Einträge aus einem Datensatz
□ □ □

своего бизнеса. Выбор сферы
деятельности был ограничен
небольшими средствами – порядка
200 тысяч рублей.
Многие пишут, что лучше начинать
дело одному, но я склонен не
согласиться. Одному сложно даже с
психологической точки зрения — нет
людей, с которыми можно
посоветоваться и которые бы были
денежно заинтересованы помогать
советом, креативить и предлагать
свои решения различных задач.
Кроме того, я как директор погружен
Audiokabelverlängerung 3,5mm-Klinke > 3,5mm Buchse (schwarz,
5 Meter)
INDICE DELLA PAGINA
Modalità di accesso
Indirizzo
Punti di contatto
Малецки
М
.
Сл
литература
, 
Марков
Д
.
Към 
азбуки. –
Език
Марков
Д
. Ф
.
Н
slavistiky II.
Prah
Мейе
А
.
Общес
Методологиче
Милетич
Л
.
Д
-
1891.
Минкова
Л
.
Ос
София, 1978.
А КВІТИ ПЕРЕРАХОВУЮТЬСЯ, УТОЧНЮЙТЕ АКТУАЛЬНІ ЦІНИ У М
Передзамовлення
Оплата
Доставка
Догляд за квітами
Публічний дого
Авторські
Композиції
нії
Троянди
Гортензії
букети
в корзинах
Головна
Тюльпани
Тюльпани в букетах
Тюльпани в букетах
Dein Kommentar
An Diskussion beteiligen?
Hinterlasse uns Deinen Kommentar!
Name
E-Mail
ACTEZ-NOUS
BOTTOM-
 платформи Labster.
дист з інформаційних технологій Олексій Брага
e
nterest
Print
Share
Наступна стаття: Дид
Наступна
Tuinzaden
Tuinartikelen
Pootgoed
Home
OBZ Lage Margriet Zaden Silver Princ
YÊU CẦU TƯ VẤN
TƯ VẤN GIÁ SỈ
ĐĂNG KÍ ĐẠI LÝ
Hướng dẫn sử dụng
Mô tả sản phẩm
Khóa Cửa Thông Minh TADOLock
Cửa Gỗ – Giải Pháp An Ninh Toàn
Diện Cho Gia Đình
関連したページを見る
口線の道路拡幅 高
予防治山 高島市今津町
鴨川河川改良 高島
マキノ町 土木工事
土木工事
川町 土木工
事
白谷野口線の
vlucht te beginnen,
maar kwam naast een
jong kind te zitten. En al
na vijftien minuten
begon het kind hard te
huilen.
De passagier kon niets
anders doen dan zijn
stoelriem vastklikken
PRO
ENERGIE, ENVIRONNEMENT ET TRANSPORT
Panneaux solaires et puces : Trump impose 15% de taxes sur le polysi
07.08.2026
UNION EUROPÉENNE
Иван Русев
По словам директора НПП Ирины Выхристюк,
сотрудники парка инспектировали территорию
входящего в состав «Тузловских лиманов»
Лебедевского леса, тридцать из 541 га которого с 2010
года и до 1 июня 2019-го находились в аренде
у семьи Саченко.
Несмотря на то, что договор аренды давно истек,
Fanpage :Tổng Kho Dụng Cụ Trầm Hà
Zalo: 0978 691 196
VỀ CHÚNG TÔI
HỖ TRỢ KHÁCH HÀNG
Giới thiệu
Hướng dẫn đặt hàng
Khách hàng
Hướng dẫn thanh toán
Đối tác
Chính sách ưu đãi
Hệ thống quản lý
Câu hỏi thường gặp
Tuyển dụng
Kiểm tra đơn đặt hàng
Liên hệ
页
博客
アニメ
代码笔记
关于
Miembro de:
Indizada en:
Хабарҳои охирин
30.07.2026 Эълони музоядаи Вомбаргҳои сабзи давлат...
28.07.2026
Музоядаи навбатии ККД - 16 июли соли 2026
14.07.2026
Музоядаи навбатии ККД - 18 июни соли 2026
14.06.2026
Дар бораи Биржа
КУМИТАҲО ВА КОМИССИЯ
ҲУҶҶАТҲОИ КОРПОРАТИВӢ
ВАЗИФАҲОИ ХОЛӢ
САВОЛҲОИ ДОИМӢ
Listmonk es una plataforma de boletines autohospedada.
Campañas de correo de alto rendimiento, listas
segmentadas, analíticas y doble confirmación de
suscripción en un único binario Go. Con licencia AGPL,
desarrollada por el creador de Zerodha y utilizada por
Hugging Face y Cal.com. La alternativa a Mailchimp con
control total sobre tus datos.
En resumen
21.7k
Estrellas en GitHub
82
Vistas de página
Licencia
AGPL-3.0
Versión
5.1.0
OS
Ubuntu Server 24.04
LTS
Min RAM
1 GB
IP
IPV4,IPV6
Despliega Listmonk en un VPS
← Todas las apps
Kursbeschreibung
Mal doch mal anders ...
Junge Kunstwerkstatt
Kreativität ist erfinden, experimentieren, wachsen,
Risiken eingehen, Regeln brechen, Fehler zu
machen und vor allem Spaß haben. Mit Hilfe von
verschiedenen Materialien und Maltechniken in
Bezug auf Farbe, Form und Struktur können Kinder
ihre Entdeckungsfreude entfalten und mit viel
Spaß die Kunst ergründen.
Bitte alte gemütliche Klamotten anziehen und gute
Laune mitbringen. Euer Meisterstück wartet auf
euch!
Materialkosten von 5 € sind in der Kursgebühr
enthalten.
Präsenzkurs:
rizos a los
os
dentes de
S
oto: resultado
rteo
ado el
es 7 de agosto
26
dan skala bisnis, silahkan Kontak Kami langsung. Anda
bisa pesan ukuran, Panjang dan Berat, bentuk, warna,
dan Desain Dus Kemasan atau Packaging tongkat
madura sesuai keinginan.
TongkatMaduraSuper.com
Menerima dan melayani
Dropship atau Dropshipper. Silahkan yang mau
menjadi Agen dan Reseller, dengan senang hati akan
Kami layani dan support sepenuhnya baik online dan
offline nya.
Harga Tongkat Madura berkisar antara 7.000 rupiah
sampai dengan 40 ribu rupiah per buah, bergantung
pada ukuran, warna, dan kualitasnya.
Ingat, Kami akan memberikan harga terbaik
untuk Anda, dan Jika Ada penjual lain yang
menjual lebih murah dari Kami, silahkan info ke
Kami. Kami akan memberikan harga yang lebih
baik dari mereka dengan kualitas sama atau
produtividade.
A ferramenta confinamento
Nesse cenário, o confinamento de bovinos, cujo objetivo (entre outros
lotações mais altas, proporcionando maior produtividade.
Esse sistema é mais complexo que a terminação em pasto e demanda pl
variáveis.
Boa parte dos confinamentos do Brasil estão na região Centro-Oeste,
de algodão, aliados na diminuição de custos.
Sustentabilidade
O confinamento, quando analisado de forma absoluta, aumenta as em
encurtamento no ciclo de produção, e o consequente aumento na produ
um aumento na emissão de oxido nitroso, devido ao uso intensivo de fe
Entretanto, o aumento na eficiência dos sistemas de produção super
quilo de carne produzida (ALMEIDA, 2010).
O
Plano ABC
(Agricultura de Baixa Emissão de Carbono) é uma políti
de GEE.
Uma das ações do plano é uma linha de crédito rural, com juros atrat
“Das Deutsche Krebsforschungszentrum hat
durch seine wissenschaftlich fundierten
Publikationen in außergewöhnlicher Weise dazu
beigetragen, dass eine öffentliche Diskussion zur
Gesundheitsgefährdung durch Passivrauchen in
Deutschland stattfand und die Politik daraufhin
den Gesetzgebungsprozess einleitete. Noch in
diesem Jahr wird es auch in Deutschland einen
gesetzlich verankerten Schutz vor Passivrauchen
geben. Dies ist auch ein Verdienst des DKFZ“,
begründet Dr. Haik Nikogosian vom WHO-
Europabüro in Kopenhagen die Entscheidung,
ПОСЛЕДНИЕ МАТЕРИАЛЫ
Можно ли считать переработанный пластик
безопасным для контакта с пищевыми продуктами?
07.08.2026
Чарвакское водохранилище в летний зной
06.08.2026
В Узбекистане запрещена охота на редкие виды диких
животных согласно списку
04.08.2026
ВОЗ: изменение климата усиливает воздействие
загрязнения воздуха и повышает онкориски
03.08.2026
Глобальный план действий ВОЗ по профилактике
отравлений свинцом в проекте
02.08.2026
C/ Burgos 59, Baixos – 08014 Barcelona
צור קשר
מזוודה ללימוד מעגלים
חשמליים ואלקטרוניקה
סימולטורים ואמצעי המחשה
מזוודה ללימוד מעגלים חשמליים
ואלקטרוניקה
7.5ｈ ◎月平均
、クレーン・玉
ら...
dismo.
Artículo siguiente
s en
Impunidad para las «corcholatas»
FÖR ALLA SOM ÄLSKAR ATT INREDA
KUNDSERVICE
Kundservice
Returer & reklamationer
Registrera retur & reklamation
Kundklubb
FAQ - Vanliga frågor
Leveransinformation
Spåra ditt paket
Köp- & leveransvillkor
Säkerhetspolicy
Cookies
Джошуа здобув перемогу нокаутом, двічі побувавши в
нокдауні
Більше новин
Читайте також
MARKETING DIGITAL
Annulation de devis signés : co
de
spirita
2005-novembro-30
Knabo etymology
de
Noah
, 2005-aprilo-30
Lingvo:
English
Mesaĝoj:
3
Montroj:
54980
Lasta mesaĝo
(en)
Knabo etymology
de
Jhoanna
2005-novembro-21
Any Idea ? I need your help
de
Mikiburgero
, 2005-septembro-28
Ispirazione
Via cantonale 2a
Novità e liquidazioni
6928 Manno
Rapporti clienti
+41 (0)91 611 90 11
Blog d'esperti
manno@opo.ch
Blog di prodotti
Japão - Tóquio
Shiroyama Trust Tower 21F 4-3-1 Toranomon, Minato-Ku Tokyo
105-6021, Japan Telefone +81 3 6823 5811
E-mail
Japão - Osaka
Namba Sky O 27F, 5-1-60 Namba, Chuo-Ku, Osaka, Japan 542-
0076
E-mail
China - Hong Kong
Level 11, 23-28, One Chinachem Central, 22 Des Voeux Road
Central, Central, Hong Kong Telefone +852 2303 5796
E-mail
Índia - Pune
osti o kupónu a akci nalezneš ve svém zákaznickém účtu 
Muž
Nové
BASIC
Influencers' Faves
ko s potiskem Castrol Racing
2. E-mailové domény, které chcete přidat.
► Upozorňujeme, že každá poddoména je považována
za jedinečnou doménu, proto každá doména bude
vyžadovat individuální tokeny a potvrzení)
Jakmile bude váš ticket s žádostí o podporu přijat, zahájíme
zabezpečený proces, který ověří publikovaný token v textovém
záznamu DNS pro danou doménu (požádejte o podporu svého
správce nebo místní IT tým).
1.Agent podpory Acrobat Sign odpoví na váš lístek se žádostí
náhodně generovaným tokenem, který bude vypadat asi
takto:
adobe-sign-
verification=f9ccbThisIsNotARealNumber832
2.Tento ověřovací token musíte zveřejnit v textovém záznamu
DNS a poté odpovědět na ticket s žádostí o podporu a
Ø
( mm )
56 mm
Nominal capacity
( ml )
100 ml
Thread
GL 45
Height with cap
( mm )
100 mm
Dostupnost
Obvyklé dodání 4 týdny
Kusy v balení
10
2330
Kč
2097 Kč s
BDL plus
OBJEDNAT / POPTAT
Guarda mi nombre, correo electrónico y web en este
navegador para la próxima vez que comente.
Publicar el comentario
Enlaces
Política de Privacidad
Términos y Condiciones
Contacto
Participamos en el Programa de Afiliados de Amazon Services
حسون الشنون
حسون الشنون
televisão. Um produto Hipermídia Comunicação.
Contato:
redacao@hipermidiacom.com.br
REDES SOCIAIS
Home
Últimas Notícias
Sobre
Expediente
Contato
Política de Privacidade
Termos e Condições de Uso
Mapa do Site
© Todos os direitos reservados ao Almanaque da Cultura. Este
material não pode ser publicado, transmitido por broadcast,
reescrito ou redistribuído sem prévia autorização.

□ □ □

▶ [DEINE AUFGABE]:
Entnimm den Einträgen die Zeilen vom Anfang bis einschließlich der Zeile mit „OBZ Lage Margriet Zaden Silver Princ“ und gib sie unverändert wieder.

▶ [ANTWORT]:
своего бизнеса. Выбор сферы
деятельности был ограничен
небольшими средствами – порядка
200 тысяч рублей.
Многие пишут, что лучше начинать
дело одному, но я склонен не
согласиться. Одному сложно даже с
психологической точки зрения — нет
людей, с которыми можно
посоветоваться и которые бы были
денежно заинтересованы помогать
советом, креативить и предлагать
свои решения различных задач.
Кроме того, я как директор погружен
Audiokabelverlängerung 3,5mm-Klinke > 3,5mm Buchse (schwarz,
5 Meter)
INDICE DELLA PAGINA
Modalità di accesso
Indirizzo
Punti di contatto
Малецки
М
.
Сл
литература
, 
Марков
Д
.
Към 
азбуки. –
Език
Марков
Д
. Ф
.
Н
slavistiky II.
Prah
Мейе
А
.
Общес
Методологиче
Милетич
Л
.
Д
-
1891.
Минкова
Л
.
Ос
София, 1978.
А КВІТИ ПЕРЕРАХОВУЮТЬСЯ, УТОЧНЮЙТЕ АКТУАЛЬНІ ЦІНИ У М
Передзамовлення
Оплата
Доставка
Догляд за квітами
Публічний дого
Авторські
Композиції
нії
Троянди
Гортензії
букети
в корзинах
Головна
Тюльпани
Тюльпани в букетах
Тюльпани в букетах
Dein Kommentar
An Diskussion beteiligen?
Hinterlasse uns Deinen Kommentar!
Name
E-Mail
ACTEZ-NOUS
BOTTOM-
 платформи Labster.
дист з інформаційних технологій Олексій Брага
e
nterest
Print
Share
Наступна стаття: Дид
Наступна
Tuinzaden
Tuinartikelen
Pootgoed
Home
OBZ Lage Margriet Zaden Silver Princ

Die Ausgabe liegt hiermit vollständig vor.